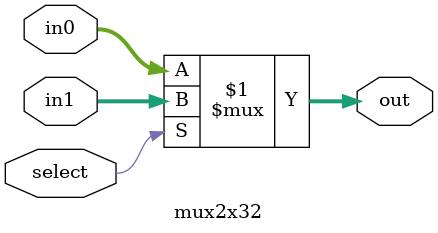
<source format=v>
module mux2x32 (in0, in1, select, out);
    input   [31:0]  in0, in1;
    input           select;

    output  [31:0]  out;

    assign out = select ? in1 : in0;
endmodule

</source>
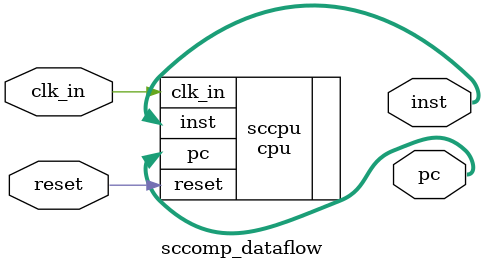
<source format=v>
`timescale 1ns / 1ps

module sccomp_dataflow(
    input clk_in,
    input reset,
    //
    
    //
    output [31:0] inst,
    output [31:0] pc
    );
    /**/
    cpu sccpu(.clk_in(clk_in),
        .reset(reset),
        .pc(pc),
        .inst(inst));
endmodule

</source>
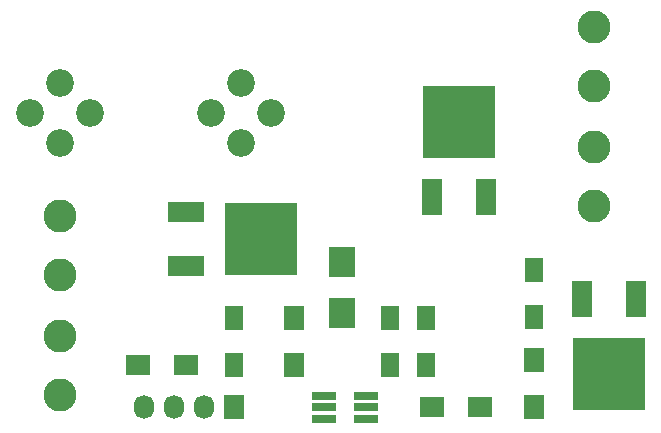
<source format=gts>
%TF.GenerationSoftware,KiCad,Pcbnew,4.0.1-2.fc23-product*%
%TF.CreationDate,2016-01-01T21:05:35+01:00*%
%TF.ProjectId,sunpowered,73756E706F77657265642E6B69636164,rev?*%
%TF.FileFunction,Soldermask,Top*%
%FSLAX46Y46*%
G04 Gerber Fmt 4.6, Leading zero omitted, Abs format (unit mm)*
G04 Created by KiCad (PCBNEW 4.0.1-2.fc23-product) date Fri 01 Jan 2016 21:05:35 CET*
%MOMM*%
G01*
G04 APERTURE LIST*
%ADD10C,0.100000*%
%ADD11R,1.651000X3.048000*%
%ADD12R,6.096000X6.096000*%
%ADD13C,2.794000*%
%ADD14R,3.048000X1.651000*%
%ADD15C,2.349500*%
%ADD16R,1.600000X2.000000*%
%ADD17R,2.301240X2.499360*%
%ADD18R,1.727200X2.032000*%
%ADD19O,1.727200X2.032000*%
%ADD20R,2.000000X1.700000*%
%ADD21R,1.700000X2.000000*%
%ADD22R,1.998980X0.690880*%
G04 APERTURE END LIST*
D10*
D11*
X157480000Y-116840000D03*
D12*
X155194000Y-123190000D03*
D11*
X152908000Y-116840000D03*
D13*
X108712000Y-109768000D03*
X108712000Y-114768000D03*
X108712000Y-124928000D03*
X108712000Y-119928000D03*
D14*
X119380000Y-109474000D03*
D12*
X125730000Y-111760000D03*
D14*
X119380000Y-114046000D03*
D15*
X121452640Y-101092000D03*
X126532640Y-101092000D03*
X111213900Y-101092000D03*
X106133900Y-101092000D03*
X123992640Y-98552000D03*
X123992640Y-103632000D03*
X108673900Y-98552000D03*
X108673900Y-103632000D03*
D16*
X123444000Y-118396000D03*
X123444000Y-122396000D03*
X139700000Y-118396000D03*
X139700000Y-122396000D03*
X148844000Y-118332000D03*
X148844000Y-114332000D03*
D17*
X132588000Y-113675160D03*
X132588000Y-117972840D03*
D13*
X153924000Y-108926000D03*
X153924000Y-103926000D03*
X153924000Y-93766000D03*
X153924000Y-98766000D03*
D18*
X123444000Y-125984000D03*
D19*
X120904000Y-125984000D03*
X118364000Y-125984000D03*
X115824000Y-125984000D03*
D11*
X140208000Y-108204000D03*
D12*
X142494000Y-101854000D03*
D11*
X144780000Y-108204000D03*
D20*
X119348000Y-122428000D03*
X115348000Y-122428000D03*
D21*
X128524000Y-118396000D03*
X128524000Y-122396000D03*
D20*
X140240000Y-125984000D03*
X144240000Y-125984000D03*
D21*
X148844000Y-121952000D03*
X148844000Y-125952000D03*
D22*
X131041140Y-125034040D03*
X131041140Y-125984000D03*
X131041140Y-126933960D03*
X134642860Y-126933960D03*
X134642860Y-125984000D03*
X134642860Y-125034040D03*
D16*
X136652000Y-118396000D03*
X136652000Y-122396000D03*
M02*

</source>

---

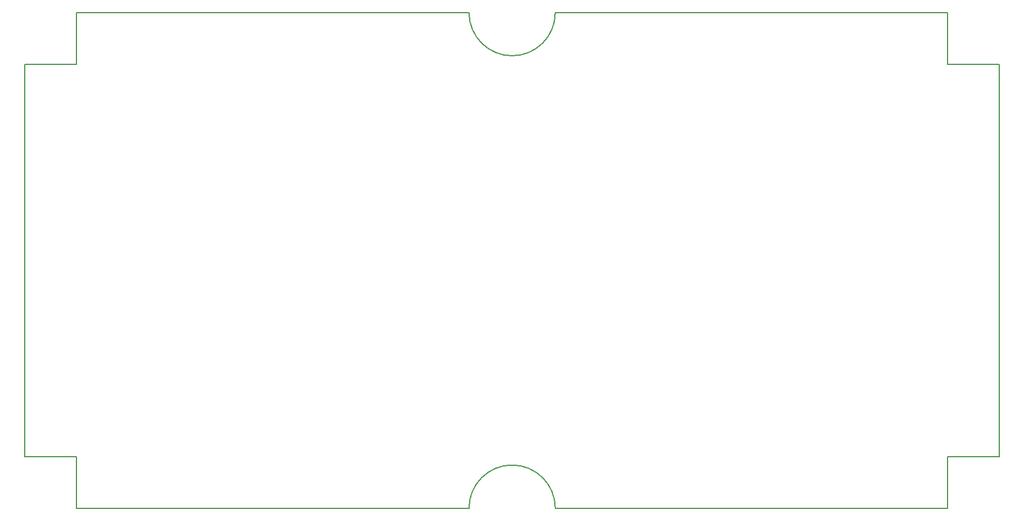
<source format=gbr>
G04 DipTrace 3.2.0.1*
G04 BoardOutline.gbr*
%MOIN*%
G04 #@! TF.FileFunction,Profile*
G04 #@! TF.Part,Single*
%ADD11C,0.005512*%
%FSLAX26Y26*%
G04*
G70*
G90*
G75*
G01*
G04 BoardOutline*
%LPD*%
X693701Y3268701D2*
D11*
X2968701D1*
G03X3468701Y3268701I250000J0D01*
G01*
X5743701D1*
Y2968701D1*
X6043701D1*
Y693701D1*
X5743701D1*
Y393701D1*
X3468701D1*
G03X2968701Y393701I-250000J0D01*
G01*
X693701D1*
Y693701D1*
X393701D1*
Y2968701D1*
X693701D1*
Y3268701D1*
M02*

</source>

PROBLEM —
For the data above, state how many lines contain "BoardOutline"; the number is the whole answer.

ANSWER FOR THIS EXERCISE —
2